### Extracto de página

⟨

Según el enjuiciamiento ateniense, los veredictos eran dos. En el primero se afirmaba o se negaba la culpabilidad. En el segundo se determinaba la pena, por la cual el acusador hacía una propuesta, el acusado otra y después el tribunal elegía entre las dos, sin poder decidir una tercera. Por lo que, cuando el acusador pedía la pena de muerte, el acusado solicitaba, pongamos dos años de cárcel, para ofrecer a los jueces una escapatoria; pero no una medalla. Sócrates, en cambio, a la propuesta de muerte de Meletos, respondió pidiendo ser alojado en el Pritaneo, el Viminal de aquel tiempo. Así, con una altanería que debía de costarle, al fin y al cabo, un gran esfuerzo, porque no estaba en su carácter, desairó a público, jueces y jurados. De éstos, setecientos ochenta votaron a favor de la pena capital y setecientos veinte en contra. Sócrates podía aún proponer una alternativa. Primeramente se negó, después, por fin, se rindió a las súplicas de Platón y de otros amigos, y se avino a satisfacer una multa de treinta minas, que aquéllos se declararon dispuestos a pagar. Los jurados volvieron a reunirse. Había buenas esperanzas de que la catástrofe fuese evitada y el temor era grande en todos, excepto en Sócrates. Cuando se recontaron los votos, los partidarios de la pena de muerte habían aumentado en ochenta.

Sócrates fue encerrado en la cárcel, donde se permitió que sus discípulos le visitaran. A Critón, que le decía: «Mueres inmerecidamente», respondió: «Pero si no lo hiciese, lo merecería.» Y a Fedón, su favorito del momento; «Lástima de tus rizos. Mañana tendrás que cortártelos en señal de luto.» No se conmovió siquiera cuando llegó Xantipa, llorando con su último hijo en brazos: pero rogó a uno de sus amigos que la acompañaran a casa. Llegado el momento, bebió la cicuta con mano firme, se tendió en el lecho, se cubrió con una sábana, y debajo de ésta esperó la muerte, que le comenzó por los pies y le subió lentamente a lo largo del cuerpo. En torno a él sus discípulos lloraban. Les consoló mientras tuvo un poco de aliento; «¿Por qué os desesperáis? ¿No sabíais que desde el día en que nací la naturaleza me ha condenado a morir? Mejor es hacerlo a tiempo, con el cuerpo sano, para evitar la decadencia...»

Acaso en estas palabras resida el secreto del misterio. Sócrates había sentido que el sacrificio de la vida aseguraría el triunfo de su misión. Valeroso como era, no le pareció siquiera un gran sacrificio. Contando ya setenta años, no renunciaba a gran cosa. En compensación se aseguraba una gran hipoteca sobre el futuro. Todos se habían engañado con él, deslumhrados por su carencia de vanidad. Bajo su aparente modestia se ocultaban un orgullo y una ambición inmensas y, sobre todo, una profunda fe en la validez de lo que había enseñado y que, por aquella espontánea aceptación de la muerte, alcanzaba una importancia profética.

⟩

### Datos proporcionados
⟨

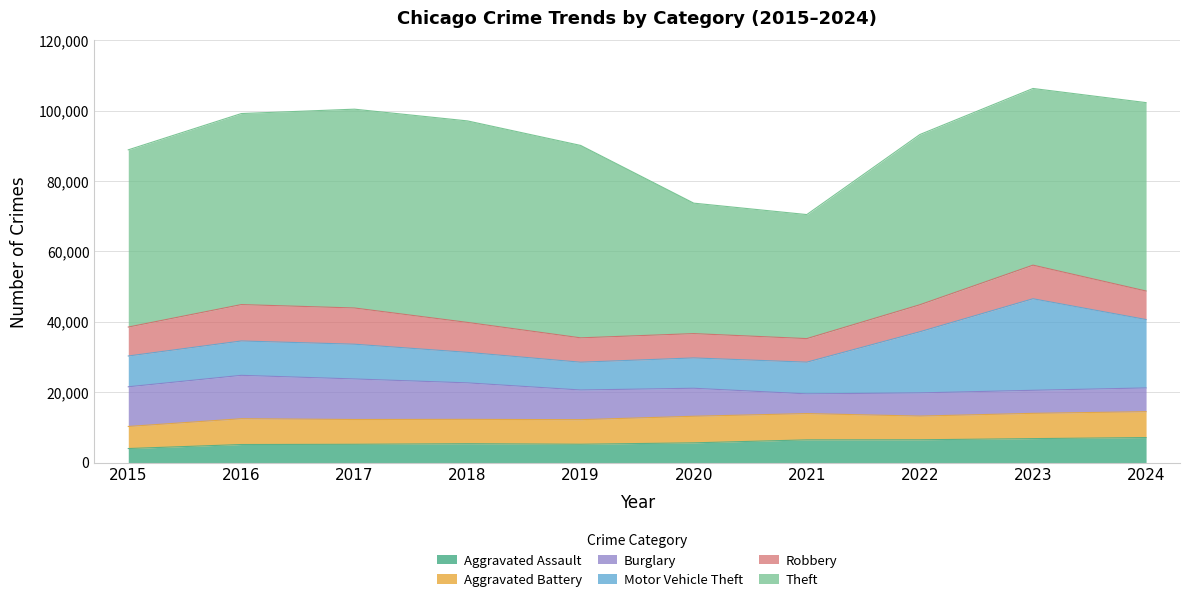

How many values in the Motor Vehicle Theft series exceed 9765?

4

⟩

### Tus instrucciones
Copia literalmente el pasaje del texto sobre el juicio de Sócrates que va desde «Acaso en estas» hasta «una importancia profética.». Los datos no hacen falta para resolver esta tarea.

### Respuesta a la tarea
Acaso en estas palabras resida el secreto del misterio. Sócrates había sentido que el sacrificio de la vida aseguraría el triunfo de su misión. Valeroso como era, no le pareció siquiera un gran sacrificio. Contando ya setenta años, no renunciaba a gran cosa. En compensación se aseguraba una gran hipoteca sobre el futuro. Todos se habían engañado con él, deslumhrados por su carencia de vanidad. Bajo su aparente modestia se ocultaban un orgullo y una ambición inmensas y, sobre todo, una profunda fe en la validez de lo que había enseñado y que, por aquella espontánea aceptación de la muerte, alcanzaba una importancia profética.